Work order — In the items below, copy out every line, starting with the line that contains "onze medewerkers staan voor u klaar!" and going on through the line that contains "Gebruikershandleidingen", including both of those lines. Reproduce each line word for word.

Data for processing —
----------

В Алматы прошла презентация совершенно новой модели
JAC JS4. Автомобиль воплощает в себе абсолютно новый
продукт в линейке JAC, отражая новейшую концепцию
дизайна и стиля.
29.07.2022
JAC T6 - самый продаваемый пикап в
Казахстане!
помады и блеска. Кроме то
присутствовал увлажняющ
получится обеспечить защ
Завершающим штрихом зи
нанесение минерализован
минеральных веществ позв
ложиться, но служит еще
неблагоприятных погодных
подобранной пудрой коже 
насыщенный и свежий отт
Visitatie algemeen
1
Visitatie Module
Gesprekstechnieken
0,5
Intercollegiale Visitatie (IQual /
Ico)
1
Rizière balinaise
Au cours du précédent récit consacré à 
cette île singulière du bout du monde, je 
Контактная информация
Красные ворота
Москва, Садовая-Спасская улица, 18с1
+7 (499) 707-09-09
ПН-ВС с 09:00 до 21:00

----------

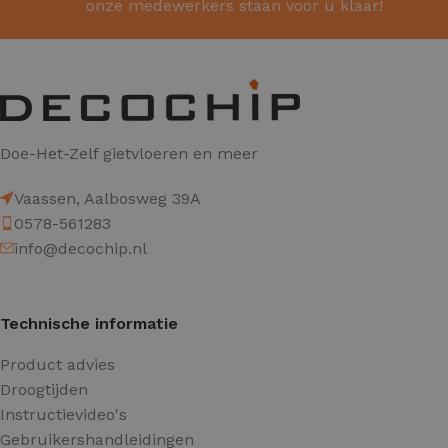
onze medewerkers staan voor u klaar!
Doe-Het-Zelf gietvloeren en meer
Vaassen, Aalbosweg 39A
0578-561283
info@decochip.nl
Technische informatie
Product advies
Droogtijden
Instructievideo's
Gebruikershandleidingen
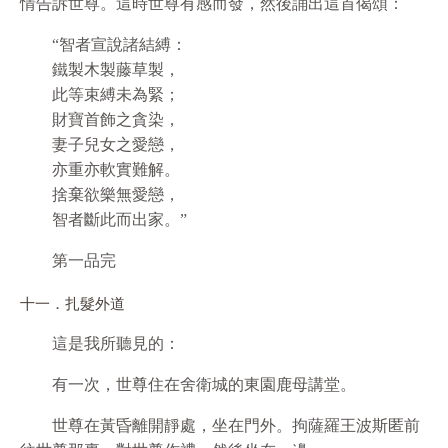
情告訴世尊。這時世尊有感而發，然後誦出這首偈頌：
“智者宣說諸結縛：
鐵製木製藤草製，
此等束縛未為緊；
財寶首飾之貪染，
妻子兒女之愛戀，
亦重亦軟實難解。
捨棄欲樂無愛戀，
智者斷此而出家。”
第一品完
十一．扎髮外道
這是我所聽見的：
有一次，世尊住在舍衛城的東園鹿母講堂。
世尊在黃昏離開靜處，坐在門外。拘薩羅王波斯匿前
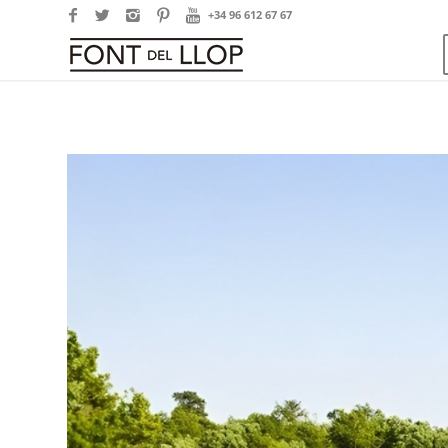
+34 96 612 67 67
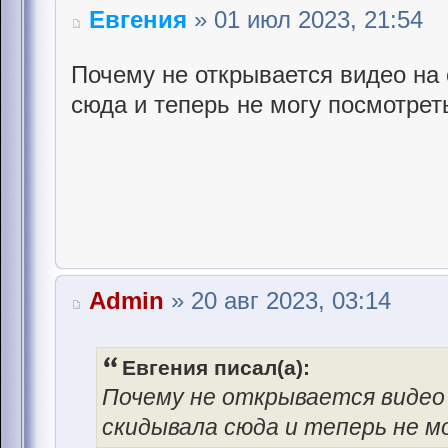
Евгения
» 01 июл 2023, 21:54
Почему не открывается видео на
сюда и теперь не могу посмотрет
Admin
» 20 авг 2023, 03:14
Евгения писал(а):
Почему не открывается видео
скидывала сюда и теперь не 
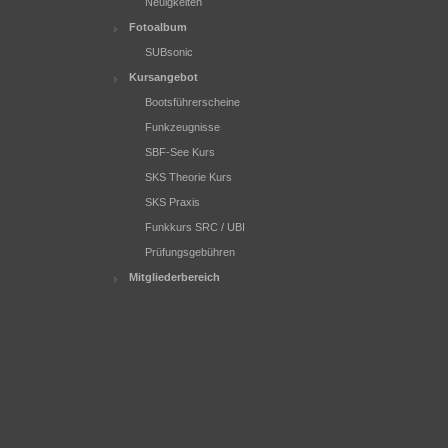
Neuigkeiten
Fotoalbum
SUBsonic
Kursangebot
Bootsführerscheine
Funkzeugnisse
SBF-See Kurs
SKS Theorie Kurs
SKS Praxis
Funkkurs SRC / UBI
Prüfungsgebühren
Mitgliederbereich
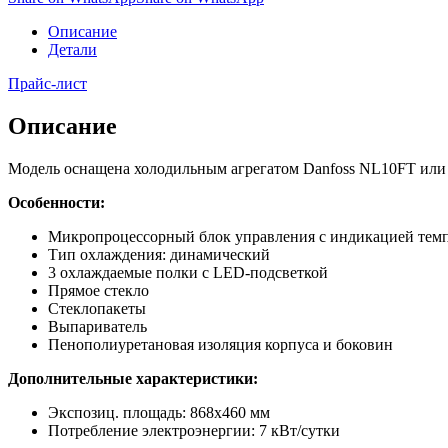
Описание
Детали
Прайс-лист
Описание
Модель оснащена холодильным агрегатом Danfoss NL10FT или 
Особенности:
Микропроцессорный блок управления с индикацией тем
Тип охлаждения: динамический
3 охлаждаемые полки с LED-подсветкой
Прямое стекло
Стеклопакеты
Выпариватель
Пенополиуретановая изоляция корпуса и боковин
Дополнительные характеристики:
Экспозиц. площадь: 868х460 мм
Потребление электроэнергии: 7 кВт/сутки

----------

Response to this task —
onze medewerkers staan voor u klaar!
Doe-Het-Zelf gietvloeren en meer
Vaassen, Aalbosweg 39A
0578-561283
info@decochip.nl
Technische informatie
Product advies
Droogtijden
Instructievideo's
Gebruikershandleidingen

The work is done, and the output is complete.